A week to go before we are off and we are all ready bar packing the fridge. This is a first for us and very shocking, are we finally getting the hang of it ?

What do you leave until the last minute ?

excluding putting ladyp in the van dave :wink: and shutting the street door 

:roll:


----------



## bigfrank3 (Mar 26, 2007)

Emptying the house fridge into the MH fridge.

Frank


----------



## DTPCHEMICALS (Jul 24, 2006)

Me ,everything. Even the route planning fo the trip to anywhere. :lol: 
Never ended up at the original destination with the motorhome yet.

Dave p


----------



## 113016 (Jun 5, 2008)

brens said:


> A week to go before we are off and we are all ready bar packing the fridge. This is a first for us and very shocking, are we finally getting the hang of it ?
> 
> What do you leave until the last minute ?
> 
> ...


When everything is in and when fully loaded for a long tour, we head for the weigh bridge to check we are not over weight.
Done it today!
We also did it a few months ago after we changed vans.


----------



## brens (Aug 11, 2009)

Did the weighbridge on first trip to Cornwall after picking up new van. Fully loaded, 2x Gas, full fuel, full water, full porta potty  

Now swopped all the wellies and wet weather gear, for parasols and sun cream, I wish.

Still got lots & lots of allowance for Mr van der Striches' "Balluette" thanks bigfrank he's still shifting it, we call in every year on our way past. (lovely cognac).

dave p what are you like ? Your chunnel crossing is between 10pm-midnight when do you leave Blyth 9.30pm

We used to resort to chucking it all in and sorting and putting away at the ferry port. A new leaf has been turned over me thinks !


----------



## DTPCHEMICALS (Jul 24, 2006)

When do I leave Blyth?
After (Princess b) daughter has collected her two huskies on her way home from work.
So that will be around 6 ish. Then I allow 5 hours on A1 M25 and so on down to Folkestone 250 odd miles.
Usually steady in an evening.
Brownhills newark will be closed  so will have to stop at Grantham services for a toilet stop :lol: 

Dave p


----------



## Suenliam (Mar 22, 2006)

Usually switch the fridge/freezer on early so I can load it the night before departure and then clean the house fridge. 

I have a straw basket which I load last thing. It holds all those bits that I don't have doubles for e.g. earphones for mobile phone radio, Kindle, stuff used the night before. At least that is the theory. In practice it is for all those things I have forgotten :roll: 

It also doubles up as a holder for papers, mags, bits and pieces which we don't want to put away, but we (actually I) would rather not be temporarily stored on the table.

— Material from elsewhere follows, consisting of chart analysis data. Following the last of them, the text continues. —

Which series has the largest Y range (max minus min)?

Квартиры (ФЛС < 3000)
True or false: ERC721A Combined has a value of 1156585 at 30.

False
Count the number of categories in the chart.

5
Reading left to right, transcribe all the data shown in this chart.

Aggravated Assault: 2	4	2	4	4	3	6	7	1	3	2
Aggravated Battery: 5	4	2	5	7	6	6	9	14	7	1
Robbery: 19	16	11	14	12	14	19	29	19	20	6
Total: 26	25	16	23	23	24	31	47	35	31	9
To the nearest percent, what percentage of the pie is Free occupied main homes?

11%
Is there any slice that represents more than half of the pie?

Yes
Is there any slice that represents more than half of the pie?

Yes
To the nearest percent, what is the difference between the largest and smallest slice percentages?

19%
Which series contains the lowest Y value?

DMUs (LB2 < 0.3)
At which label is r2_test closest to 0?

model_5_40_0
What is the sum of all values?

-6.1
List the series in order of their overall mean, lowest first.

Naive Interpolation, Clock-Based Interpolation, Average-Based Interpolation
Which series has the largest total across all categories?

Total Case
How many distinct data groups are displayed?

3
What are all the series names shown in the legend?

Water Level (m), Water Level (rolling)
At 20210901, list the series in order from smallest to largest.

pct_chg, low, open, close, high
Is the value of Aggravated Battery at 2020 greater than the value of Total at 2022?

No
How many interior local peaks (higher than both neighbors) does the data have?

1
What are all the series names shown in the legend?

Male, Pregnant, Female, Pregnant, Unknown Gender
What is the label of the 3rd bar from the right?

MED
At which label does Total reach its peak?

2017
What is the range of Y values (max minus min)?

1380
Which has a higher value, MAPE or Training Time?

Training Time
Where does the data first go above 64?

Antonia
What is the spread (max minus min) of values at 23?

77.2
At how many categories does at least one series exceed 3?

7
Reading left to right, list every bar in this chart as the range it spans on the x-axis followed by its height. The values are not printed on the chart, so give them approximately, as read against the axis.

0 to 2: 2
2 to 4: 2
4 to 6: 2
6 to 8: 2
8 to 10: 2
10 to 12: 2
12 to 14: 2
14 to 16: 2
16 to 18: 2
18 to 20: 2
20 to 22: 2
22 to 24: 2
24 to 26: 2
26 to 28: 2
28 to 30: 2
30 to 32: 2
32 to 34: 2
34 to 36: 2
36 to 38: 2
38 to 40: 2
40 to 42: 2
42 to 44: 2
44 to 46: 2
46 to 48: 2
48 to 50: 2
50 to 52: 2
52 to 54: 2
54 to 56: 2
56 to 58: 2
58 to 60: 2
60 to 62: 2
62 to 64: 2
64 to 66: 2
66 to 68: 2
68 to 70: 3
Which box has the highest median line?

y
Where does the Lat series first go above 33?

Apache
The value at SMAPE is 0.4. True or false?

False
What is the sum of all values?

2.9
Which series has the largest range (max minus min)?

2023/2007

We used to be the chuck it all in and sort it at the ferry port. Seem to be so much more organised now. Actually, I think it's because we don't take so many extras. We leave all the things bought, because we thought would be useful, at home and have never missed them  

Sue


----------



## locovan (Oct 17, 2007)

I have packed everything in today --food and clothes Ray has loaded gass so tomorrow I just walk with the freezer and fridge bits Oh and the dog


----------



## brens (Aug 11, 2009)

Oh dear Louis, Mavis you would never ever leave him till last!

Your trips are all designed around him we know :wink: all those friends of his, he should be on facebook :lol: himself.

Have a lovely trip Ray and Mav and Louis.


----------